Der Musiker Ron (links) und der Pfarrer Flade (rechts).
Der Musiker Ron (links) und der Pfarrer Flade (rechts).

Neben seinen Antiquitäten platzierte die Schorfheider Agrar GmbH ihre großen Pflüge. Und dort startete stündlich die Feldrundfahrt, bei der die Experten ihre Anbaustrategie erklärten.

Andreas Heusinger mit seinem Stargast Gabi Seifert, ehemals Eiskunstläuferin.
Andreas Heusinger mit seinem Stargast Gabi Seifert, ehemals Eiskunstläuferin.
 Rockmusikerin Suli Puschban (rechts) mit Freunden auf dem Heusinger-Hof. Die Wienerin lebt heute in Berlin und ist oft zu Gast bei „Privatkonzerte“ in Groß Schönebeck.
Rockmusikerin Suli Puschban (rechts) mit Freunden auf dem Heusinger-Hof. Die Wienerin lebt heute in Berlin und ist oft zu Gast bei „Privatkonzerte“ in Groß Schönebeck.

Ein paar Schritte weiter, auf dem Heusinger-Hof, war die meterbreite Pfanne mit Bratkartoffeln  rasch geleert. Nun konnten die Besucher zwischen Bürgel- und Schorfheidekeramik der wunderbaren Rocksängerin Suli Puschban lauschen.

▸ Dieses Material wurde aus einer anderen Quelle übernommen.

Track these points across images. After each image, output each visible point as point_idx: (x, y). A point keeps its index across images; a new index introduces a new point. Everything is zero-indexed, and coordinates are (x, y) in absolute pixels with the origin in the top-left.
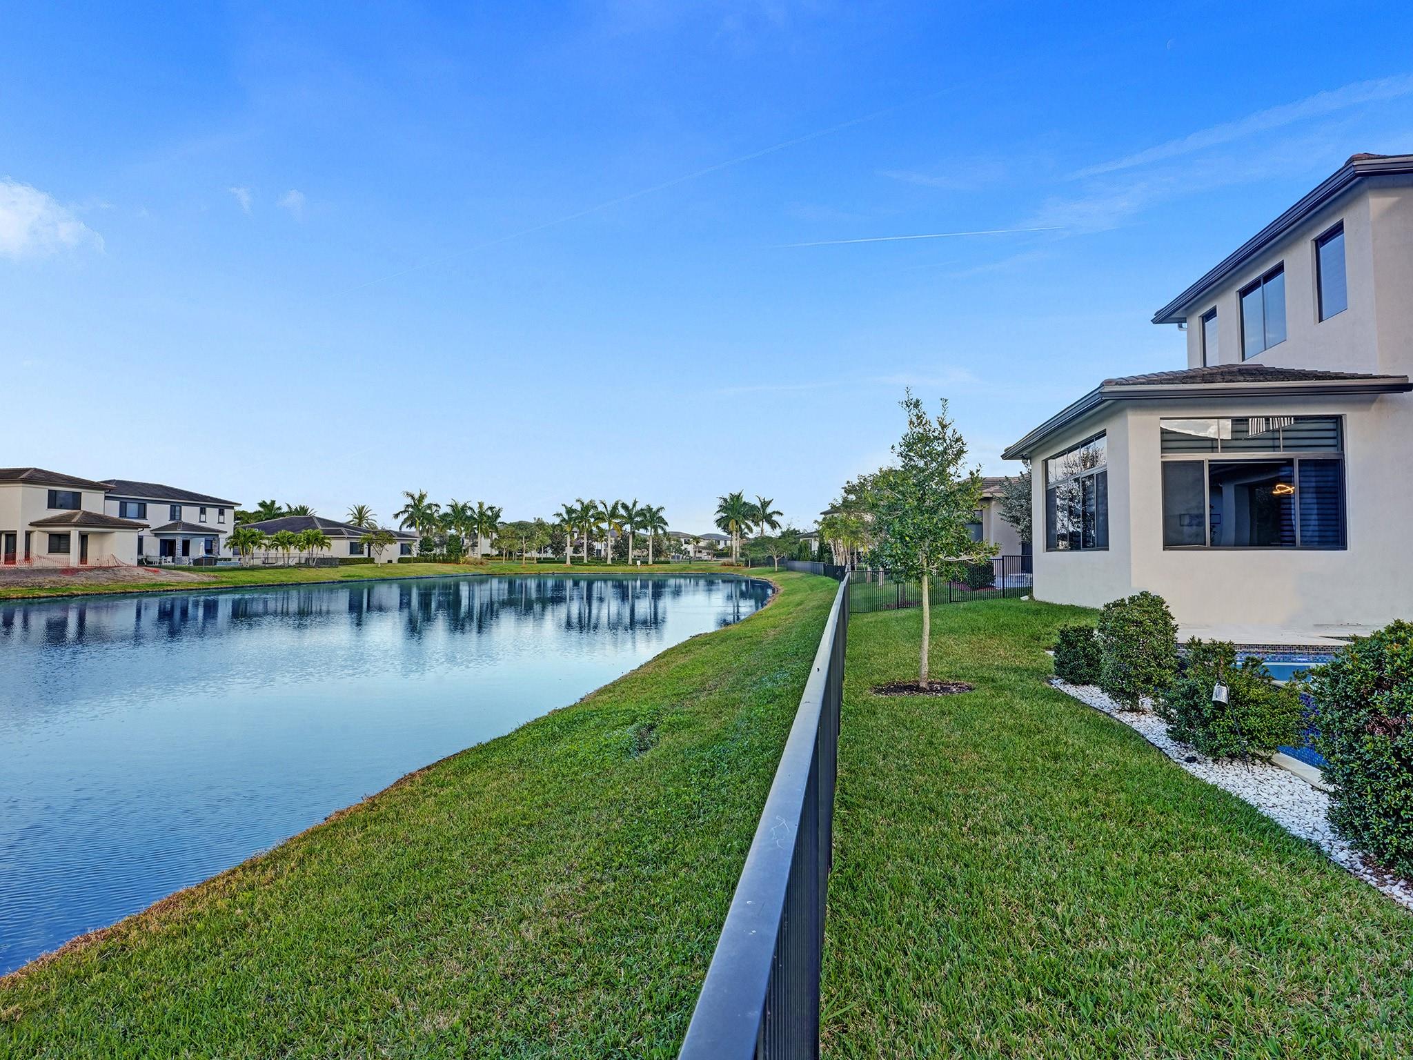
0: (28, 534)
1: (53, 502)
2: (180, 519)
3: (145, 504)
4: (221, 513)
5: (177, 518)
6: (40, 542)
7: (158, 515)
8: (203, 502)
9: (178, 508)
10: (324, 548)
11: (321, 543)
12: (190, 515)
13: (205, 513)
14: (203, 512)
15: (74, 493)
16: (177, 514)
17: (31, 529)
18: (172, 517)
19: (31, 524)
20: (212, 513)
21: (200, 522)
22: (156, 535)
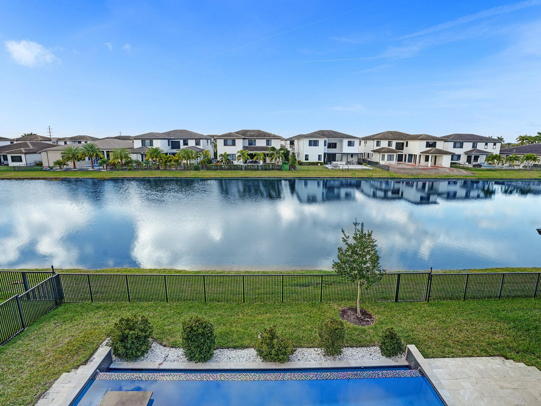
0: (420, 156)
1: (428, 145)
2: (476, 148)
3: (463, 143)
4: (495, 144)
5: (475, 147)
6: (423, 159)
7: (468, 146)
8: (486, 140)
9: (476, 144)
10: (536, 161)
11: (535, 159)
12: (481, 146)
13: (487, 145)
14: (486, 144)
15: (434, 142)
16: (475, 145)
17: (420, 154)
18: (473, 147)
19: (421, 153)
20: (491, 145)
21: (485, 148)
22: (466, 154)
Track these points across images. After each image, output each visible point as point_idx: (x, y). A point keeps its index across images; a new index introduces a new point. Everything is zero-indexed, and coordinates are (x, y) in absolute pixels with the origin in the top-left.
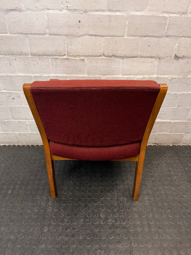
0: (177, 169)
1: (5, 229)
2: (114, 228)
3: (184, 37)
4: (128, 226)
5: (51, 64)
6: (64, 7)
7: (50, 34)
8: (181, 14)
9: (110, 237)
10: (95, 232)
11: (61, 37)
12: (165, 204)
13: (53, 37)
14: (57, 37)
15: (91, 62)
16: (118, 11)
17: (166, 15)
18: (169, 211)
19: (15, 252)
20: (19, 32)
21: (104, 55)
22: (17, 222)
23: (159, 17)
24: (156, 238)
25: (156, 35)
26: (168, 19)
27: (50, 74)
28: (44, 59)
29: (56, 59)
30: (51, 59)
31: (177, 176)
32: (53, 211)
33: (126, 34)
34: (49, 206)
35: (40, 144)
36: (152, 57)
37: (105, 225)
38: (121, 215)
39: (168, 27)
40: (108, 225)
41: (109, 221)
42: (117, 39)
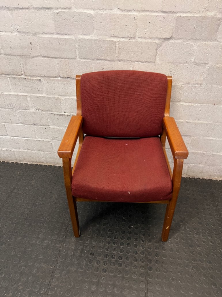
2: (47, 249)
3: (137, 62)
5: (10, 82)
6: (14, 29)
7: (5, 54)
8: (129, 38)
9: (39, 256)
10: (27, 250)
11: (15, 57)
13: (7, 56)
14: (12, 57)
15: (48, 82)
16: (66, 34)
17: (115, 40)
18: (109, 239)
21: (59, 76)
23: (108, 41)
24: (83, 263)
25: (108, 59)
26: (117, 43)
27: (11, 92)
28: (3, 77)
29: (14, 78)
30: (9, 78)
33: (78, 57)
35: (11, 161)
37: (40, 245)
38: (60, 238)
39: (118, 51)
40: (43, 245)
41: (46, 242)
42: (70, 61)
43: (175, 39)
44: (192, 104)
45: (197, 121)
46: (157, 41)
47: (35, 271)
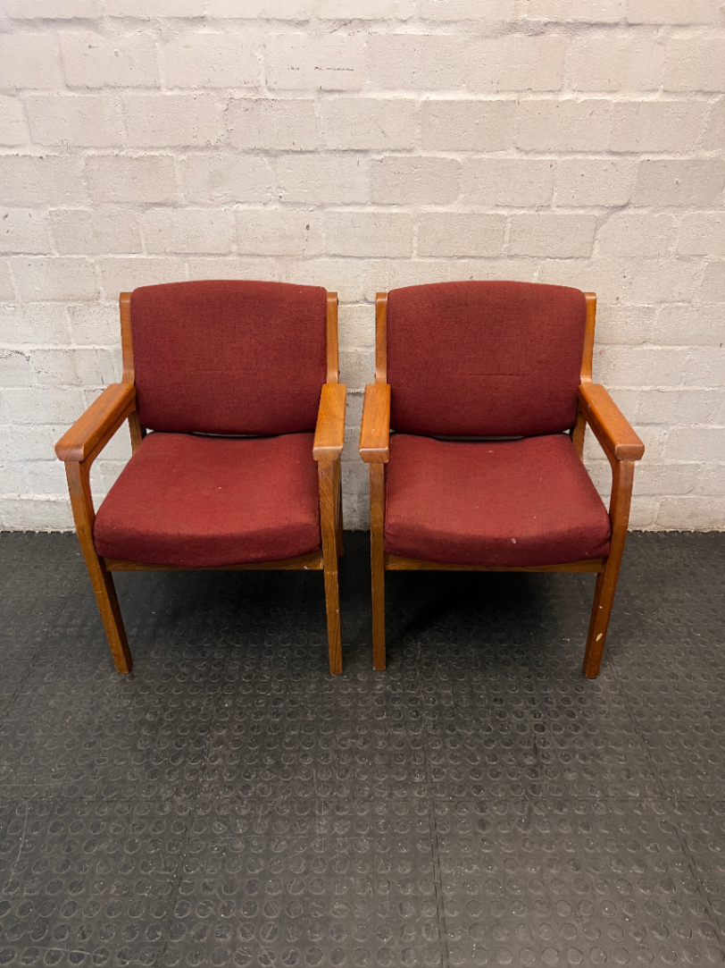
1: (131, 703)
2: (387, 701)
3: (552, 258)
4: (422, 696)
6: (272, 197)
7: (240, 255)
8: (536, 209)
9: (377, 716)
10: (343, 708)
11: (264, 260)
13: (245, 259)
14: (256, 260)
16: (394, 205)
17: (504, 212)
19: (159, 743)
20: (168, 250)
22: (158, 690)
23: (488, 215)
24: (486, 719)
25: (486, 254)
26: (509, 220)
32: (242, 669)
33: (415, 252)
34: (232, 659)
37: (367, 695)
38: (408, 677)
39: (510, 237)
40: (374, 695)
41: (378, 687)
42: (395, 263)
43: (635, 207)
44: (671, 348)
45: (681, 388)
46: (596, 213)
47: (381, 745)
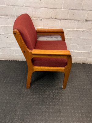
0: (83, 74)
1: (2, 98)
2: (52, 99)
3: (91, 11)
4: (59, 98)
7: (26, 6)
9: (50, 103)
10: (44, 100)
11: (31, 8)
12: (77, 90)
13: (27, 8)
14: (29, 8)
15: (45, 21)
18: (78, 93)
19: (7, 108)
20: (10, 5)
21: (51, 18)
22: (8, 95)
24: (71, 104)
25: (77, 9)
31: (83, 77)
32: (25, 91)
33: (62, 8)
34: (23, 88)
36: (74, 20)
37: (48, 98)
38: (56, 94)
39: (83, 5)
40: (50, 98)
41: (51, 96)
42: (58, 10)
47: (51, 110)
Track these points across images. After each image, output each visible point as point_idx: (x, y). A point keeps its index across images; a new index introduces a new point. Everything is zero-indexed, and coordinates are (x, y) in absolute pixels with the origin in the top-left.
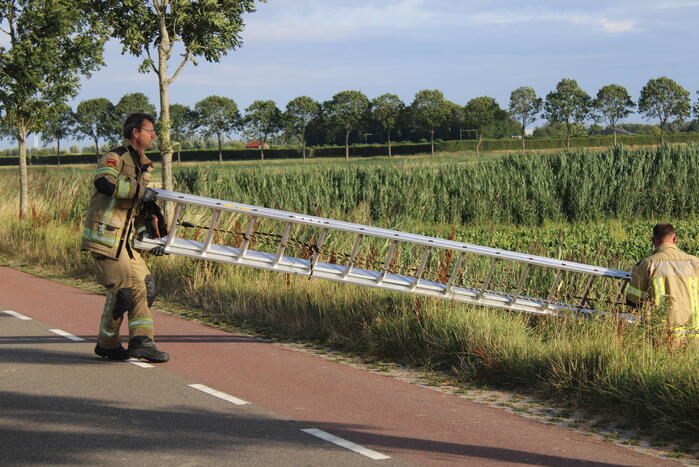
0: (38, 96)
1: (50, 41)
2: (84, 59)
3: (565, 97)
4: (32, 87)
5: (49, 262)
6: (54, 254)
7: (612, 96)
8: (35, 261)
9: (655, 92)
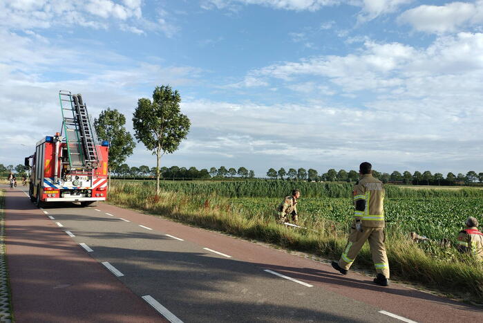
0: (115, 161)
1: (120, 147)
2: (127, 152)
3: (222, 170)
4: (114, 158)
5: (122, 203)
6: (123, 201)
7: (232, 170)
8: (117, 203)
9: (241, 170)
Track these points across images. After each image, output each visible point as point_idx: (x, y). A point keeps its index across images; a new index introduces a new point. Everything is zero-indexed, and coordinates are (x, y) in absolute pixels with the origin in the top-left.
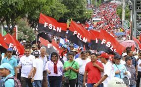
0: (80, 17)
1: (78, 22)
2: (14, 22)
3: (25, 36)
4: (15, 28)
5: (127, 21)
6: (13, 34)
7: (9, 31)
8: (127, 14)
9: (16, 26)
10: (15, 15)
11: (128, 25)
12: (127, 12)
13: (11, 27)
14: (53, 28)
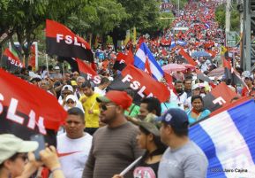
0: (149, 26)
1: (147, 36)
2: (32, 36)
3: (51, 61)
4: (34, 46)
5: (233, 33)
6: (30, 57)
7: (23, 52)
8: (234, 20)
9: (34, 43)
10: (34, 22)
11: (237, 39)
12: (233, 17)
13: (26, 44)
14: (73, 41)
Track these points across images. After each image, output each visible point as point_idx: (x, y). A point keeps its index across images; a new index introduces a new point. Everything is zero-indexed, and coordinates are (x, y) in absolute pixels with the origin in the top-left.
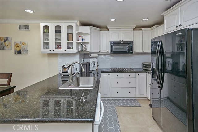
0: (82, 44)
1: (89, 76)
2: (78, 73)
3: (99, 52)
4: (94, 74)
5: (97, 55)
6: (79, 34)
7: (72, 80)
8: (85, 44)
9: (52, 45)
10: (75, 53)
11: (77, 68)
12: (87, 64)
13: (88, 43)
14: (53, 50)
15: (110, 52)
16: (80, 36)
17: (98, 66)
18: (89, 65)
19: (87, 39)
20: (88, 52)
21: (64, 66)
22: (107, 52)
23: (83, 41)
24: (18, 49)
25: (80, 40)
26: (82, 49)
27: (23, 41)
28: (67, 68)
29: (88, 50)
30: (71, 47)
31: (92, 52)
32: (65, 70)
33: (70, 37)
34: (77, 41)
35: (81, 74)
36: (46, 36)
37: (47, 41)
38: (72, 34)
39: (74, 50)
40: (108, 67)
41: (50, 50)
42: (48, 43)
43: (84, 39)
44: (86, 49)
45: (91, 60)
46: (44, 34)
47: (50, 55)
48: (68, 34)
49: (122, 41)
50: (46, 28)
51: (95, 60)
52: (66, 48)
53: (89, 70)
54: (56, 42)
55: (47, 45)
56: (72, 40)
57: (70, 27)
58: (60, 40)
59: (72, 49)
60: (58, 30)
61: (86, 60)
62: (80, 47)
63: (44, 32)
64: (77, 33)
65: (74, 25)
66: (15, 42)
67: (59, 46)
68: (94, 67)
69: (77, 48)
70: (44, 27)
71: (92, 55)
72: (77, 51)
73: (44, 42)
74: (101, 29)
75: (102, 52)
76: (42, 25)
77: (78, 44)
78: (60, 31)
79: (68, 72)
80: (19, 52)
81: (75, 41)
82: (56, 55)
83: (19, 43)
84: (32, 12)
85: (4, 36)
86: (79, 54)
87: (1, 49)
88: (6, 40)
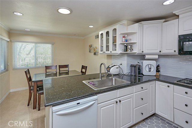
0: (125, 45)
2: (124, 74)
3: (159, 52)
5: (157, 57)
8: (131, 45)
12: (135, 67)
13: (136, 43)
14: (105, 52)
16: (124, 37)
19: (133, 39)
20: (135, 53)
22: (174, 52)
23: (126, 41)
24: (95, 52)
25: (124, 41)
26: (125, 50)
27: (96, 46)
29: (136, 51)
31: (144, 52)
38: (116, 36)
41: (103, 52)
42: (103, 47)
43: (131, 39)
45: (145, 63)
48: (113, 37)
51: (154, 63)
52: (112, 50)
57: (114, 30)
58: (109, 43)
59: (116, 50)
63: (101, 38)
64: (119, 34)
65: (117, 27)
68: (150, 71)
71: (147, 57)
72: (120, 52)
73: (101, 46)
74: (164, 20)
76: (100, 33)
78: (109, 36)
80: (95, 54)
83: (95, 48)
84: (93, 27)
85: (90, 44)
86: (126, 55)
87: (90, 52)
88: (91, 46)
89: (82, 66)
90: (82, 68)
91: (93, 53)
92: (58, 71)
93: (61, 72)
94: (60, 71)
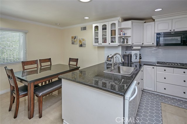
0: (123, 38)
1: (131, 66)
2: (120, 63)
3: (142, 44)
4: (136, 66)
5: (140, 48)
6: (121, 30)
7: (114, 67)
8: (127, 38)
9: (100, 40)
10: (117, 46)
11: (119, 59)
12: (128, 56)
13: (130, 37)
14: (101, 44)
15: (155, 44)
16: (122, 31)
17: (141, 58)
18: (131, 57)
19: (129, 33)
20: (130, 45)
21: (108, 56)
22: (152, 44)
23: (124, 35)
24: (81, 44)
25: (122, 34)
26: (123, 42)
27: (83, 38)
28: (111, 58)
29: (130, 43)
30: (114, 41)
31: (134, 44)
32: (109, 60)
33: (113, 32)
34: (119, 36)
35: (123, 64)
36: (96, 34)
37: (97, 37)
38: (115, 30)
39: (117, 43)
40: (154, 60)
41: (99, 44)
42: (98, 39)
43: (126, 33)
44: (127, 42)
45: (133, 53)
46: (95, 32)
47: (99, 47)
48: (111, 31)
49: (173, 31)
50: (97, 27)
51: (138, 52)
52: (110, 42)
53: (131, 61)
54: (103, 38)
55: (97, 40)
56: (115, 35)
57: (113, 25)
58: (106, 35)
59: (115, 42)
60: (104, 28)
61: (128, 52)
62: (122, 40)
63: (95, 31)
64: (118, 29)
65: (116, 22)
66: (79, 39)
67: (105, 40)
68: (136, 59)
69: (120, 42)
70: (95, 27)
71: (134, 48)
72: (119, 44)
73: (95, 38)
74: (145, 21)
75: (146, 44)
76: (94, 25)
77: (120, 38)
78: (106, 29)
79: (111, 61)
80: (81, 46)
81: (117, 36)
82: (103, 47)
83: (81, 39)
84: (88, 18)
85: (74, 36)
86: (121, 46)
87: (73, 43)
88: (75, 38)
89: (70, 58)
90: (70, 61)
91: (78, 45)
92: (39, 67)
93: (42, 68)
94: (41, 66)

Renate Heusinger und Lisa Westermann boten indes leckere Kuchen  an. Während Andreas Heusinger seinen Stargast Gabriele Seifert herzlich begrüßte. Die einstige Eisprinzessin kommt oft in das Schorfheidedorf, um hier ihre Tennisfreunde zu besuchen. In der Scheune gab es Landartkunst von Margrit Schmidt (80) zu sehen, während es auf der Wiese lehrreich zuging. Mitglieder des Jagdverbandes hatten hier ihr Naturmobil geparkt und warben für den Lernort „Natur“.

Ganz spannend in diesem Szenario: die Falknerinnen Sabine Lehmann und Andrea Badouim stellten den elfjährigen Amerikanischen Wüstenbussard vor. Ohne Flugübungen, es ist gerade keine Jagdzeit.

Die Falknerinnen Sabine Lehmann und Andrea Badouim stellten Linus, den Amerikanischen Wüstenbussard vor.
Die Falknerinnen Sabine Lehmann (rechts) und Andrea Badouim stellten Linus, den Amerikanischen Wüstenbussard vor.

Überall zeigte sich an diesem Tag in Groß Schönebeck Originalität und pralles Leben. Im Wild- und im Kletterpark waren die Ausflügler in Scharen unterwegs.

Bei der Feuerwehr wurden Besichtigungen und Wasserspiele angeboten. Gleich gegenüber stellte der ortsansässige Simsonclub seine Feuerräder vor. Im Reiterhof Böse und bei Reit-und Fahrtouristik Sander waren die Pferdeliebhaber beieinander. Der Tag war ein Trubel, ein großes, lebensbejahendes Fest.